Dive Brief:
- The Tucson Unified School District is working on a comprehensive sex education policy, but it had to strike a line about the curriculum being inclusive to the LGBT student community because of state law.
- The Arizona Daily Star reports the new policy calls for a medically accurate, age-appropriate curriculum that covers anatomy, reproduction and related biology, along with types of contraceptives as a way of preventing pregnancy and STD/STI transmission.
- The curriculum will also include units on bullying, dating violence and consent, but because state law prohibits teachings that "promote homosexuality," it cannot have units about gender identity.
Dive Insight:
Parents in Tucson will have to give permission to expose their students to the new curriculum, which may tamp down on some of the opposition expected to it. Parents in Washington state are currently opposing new education standards that would introduce discussions of gender identity as early as kindergarten. An online petition has 4,460 signatures in favor of removing the controversial topics from state standards entirely, though individual schools are free to shape their curriculum as they see fit.

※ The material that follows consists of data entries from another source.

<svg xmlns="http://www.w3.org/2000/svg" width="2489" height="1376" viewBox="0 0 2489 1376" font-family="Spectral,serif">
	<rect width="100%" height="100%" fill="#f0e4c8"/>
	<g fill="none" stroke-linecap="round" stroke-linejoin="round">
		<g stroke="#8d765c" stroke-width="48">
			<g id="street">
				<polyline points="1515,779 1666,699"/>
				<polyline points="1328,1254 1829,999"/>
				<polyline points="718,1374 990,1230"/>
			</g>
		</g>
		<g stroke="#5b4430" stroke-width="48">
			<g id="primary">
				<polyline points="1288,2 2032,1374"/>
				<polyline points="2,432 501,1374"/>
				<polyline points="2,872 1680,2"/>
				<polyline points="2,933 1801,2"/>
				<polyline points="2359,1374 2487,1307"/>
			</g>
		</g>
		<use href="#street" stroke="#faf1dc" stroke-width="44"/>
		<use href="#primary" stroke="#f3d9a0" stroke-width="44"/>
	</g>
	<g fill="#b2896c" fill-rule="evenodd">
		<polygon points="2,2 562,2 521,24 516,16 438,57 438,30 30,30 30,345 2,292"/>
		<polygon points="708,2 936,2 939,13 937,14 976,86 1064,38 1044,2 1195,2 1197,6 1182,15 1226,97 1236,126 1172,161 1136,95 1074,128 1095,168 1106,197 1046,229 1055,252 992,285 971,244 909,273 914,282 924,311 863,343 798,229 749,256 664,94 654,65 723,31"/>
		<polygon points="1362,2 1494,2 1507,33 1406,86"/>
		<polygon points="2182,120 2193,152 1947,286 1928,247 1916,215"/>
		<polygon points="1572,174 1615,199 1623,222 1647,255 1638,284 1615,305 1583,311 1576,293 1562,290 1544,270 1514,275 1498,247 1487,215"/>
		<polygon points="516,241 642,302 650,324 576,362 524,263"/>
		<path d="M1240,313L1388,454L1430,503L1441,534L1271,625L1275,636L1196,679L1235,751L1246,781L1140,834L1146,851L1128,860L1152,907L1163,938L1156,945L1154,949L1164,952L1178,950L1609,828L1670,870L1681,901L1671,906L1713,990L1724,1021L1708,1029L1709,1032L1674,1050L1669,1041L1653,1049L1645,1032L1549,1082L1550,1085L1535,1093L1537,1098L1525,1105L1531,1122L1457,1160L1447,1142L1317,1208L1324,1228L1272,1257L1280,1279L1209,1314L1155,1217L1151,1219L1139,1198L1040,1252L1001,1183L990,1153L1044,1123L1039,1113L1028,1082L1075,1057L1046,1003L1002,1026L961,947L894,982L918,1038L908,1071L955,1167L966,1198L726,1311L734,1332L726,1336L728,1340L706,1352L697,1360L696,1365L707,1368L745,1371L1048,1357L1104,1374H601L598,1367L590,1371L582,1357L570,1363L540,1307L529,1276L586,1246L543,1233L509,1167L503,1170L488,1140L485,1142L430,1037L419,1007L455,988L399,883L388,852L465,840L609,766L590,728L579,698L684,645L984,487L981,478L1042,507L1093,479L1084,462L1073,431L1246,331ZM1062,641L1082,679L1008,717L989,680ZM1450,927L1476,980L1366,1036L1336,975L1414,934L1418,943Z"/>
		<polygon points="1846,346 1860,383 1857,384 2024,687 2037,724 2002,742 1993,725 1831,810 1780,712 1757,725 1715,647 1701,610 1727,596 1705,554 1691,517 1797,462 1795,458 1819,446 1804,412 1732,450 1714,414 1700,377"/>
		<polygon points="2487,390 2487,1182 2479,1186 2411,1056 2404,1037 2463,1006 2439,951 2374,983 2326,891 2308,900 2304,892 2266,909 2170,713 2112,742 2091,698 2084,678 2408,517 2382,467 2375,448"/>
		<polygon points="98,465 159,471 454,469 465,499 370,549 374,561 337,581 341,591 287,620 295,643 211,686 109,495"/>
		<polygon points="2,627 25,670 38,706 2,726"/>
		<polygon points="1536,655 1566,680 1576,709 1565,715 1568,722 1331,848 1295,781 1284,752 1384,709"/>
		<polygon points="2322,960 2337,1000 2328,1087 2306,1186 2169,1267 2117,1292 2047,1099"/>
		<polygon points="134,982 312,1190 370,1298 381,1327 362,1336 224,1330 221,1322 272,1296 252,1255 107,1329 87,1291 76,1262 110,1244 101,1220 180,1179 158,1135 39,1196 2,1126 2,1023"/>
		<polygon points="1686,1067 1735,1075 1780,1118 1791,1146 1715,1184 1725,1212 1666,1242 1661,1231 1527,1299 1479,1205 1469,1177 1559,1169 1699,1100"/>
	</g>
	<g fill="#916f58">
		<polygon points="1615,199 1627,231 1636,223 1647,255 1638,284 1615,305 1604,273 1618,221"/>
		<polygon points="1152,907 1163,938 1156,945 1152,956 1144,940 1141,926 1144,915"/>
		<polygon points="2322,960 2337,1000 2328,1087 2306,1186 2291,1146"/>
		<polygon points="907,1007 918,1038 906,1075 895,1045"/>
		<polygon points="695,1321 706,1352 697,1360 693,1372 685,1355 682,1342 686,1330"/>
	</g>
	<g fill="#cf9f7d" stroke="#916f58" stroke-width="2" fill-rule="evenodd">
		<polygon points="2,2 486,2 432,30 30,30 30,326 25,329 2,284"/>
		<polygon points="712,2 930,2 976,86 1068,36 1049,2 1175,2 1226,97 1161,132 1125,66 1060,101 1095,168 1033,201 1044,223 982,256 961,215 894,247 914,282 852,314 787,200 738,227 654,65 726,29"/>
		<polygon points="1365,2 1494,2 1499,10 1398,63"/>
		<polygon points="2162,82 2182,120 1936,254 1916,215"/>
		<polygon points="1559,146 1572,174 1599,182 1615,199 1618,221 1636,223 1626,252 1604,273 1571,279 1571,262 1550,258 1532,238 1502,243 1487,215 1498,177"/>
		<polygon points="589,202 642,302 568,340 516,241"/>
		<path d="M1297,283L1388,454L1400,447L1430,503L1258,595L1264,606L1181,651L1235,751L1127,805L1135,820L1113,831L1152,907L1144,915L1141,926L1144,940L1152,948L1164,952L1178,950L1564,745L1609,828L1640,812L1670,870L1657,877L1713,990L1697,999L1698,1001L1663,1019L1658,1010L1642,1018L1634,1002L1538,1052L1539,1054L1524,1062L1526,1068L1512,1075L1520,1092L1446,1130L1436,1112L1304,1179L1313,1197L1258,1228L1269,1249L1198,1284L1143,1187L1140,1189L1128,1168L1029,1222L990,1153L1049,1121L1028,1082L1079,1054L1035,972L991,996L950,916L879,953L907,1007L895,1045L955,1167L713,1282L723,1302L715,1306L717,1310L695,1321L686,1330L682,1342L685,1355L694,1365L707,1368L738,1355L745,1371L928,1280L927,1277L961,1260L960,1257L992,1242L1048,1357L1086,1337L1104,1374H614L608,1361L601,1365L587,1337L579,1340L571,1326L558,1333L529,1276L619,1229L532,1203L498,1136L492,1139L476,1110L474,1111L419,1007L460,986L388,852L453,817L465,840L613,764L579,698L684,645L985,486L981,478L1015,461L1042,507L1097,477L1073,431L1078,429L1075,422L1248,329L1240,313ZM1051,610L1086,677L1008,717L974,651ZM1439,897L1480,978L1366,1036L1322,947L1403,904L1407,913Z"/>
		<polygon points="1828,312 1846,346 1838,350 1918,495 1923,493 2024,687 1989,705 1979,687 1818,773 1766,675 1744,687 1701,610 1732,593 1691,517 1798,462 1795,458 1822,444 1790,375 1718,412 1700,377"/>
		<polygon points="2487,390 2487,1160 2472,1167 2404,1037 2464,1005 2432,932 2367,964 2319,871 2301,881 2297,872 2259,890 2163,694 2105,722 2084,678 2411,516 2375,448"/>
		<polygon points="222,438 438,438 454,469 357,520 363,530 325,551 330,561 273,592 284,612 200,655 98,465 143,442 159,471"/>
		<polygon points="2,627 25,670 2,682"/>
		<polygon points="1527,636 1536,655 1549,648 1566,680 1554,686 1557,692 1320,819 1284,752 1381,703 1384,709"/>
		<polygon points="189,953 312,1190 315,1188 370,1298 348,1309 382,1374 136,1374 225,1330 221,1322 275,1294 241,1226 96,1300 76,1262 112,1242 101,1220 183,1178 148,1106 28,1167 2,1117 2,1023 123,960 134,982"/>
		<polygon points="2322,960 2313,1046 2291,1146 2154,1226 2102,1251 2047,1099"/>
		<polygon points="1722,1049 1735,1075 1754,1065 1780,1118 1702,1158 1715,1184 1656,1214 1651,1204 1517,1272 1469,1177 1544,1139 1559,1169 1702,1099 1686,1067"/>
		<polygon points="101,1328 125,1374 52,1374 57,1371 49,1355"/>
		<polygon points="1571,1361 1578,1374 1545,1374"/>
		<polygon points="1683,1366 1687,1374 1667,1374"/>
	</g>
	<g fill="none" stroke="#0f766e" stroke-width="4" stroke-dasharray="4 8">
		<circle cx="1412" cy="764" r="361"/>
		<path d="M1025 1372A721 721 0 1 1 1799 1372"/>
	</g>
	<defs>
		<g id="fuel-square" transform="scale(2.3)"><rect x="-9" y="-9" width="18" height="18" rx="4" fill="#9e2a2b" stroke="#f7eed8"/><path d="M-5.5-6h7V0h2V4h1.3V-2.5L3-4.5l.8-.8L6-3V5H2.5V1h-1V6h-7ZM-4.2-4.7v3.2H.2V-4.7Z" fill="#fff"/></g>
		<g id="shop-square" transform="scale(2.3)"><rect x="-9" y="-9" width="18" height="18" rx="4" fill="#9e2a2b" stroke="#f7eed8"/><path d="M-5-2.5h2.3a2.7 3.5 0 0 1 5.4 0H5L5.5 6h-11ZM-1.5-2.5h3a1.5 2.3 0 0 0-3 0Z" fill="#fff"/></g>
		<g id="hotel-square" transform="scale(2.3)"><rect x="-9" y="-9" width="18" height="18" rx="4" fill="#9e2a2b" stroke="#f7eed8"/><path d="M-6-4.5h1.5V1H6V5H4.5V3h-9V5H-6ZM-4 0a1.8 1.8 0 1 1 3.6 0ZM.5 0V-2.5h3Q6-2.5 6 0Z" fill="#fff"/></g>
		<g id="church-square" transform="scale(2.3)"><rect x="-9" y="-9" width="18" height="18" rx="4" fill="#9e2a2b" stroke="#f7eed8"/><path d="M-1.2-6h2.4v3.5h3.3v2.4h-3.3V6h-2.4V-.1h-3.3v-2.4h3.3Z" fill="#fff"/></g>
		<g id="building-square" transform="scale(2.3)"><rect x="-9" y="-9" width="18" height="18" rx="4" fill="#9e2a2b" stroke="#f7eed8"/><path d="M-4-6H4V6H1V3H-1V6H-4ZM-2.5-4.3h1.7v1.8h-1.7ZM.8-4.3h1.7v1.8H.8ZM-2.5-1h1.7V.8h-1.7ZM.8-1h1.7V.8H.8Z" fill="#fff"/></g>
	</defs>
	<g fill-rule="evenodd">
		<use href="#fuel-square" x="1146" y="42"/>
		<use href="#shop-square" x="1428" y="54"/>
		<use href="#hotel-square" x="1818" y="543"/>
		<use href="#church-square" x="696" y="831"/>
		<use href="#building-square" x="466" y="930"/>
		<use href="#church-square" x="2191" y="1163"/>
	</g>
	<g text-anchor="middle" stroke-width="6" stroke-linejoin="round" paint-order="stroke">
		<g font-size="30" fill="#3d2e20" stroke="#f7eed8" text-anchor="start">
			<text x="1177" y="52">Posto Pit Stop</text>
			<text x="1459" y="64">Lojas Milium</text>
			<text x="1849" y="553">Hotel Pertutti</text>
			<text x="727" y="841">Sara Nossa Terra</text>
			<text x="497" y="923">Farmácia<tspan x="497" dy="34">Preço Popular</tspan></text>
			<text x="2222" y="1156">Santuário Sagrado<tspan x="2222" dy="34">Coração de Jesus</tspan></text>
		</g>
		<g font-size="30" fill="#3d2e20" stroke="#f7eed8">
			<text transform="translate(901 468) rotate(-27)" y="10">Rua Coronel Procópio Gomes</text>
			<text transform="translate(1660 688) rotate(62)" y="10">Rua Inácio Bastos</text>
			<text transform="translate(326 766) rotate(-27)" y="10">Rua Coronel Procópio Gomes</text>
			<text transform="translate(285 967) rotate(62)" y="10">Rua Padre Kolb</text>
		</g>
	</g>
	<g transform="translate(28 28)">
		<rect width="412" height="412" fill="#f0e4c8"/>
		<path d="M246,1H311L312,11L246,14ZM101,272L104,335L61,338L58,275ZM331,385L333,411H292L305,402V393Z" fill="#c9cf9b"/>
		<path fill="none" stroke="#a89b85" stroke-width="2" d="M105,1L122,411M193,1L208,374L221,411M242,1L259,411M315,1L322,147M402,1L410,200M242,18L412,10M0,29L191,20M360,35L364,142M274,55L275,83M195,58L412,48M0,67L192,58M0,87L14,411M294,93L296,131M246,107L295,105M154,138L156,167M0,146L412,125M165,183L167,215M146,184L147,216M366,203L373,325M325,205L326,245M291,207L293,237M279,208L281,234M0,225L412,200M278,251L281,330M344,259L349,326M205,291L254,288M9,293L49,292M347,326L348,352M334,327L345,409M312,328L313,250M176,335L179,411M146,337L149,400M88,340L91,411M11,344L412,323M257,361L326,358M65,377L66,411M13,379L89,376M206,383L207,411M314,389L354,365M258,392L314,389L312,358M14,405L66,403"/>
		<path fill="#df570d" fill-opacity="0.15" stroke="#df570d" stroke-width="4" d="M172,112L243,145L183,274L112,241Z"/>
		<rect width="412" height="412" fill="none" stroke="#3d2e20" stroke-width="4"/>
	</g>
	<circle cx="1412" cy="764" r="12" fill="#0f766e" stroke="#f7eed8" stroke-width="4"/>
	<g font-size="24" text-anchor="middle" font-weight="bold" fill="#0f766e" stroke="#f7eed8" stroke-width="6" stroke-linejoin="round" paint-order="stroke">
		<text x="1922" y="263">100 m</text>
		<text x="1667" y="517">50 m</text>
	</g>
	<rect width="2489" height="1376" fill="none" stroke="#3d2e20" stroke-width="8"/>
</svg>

The Obama administration has demanded all elementary and secondary schools allow transgender students to use the bathrooms that correspond to their gender identity or risk being held accountable for violating anti-gender discrimination policy Title IX. Kansas has said it will ignore this directive, and almost a dozen states are suing the administration for what they call an overreach. It is unclear whether the next administration will expect schools to be as inclusive as this one has.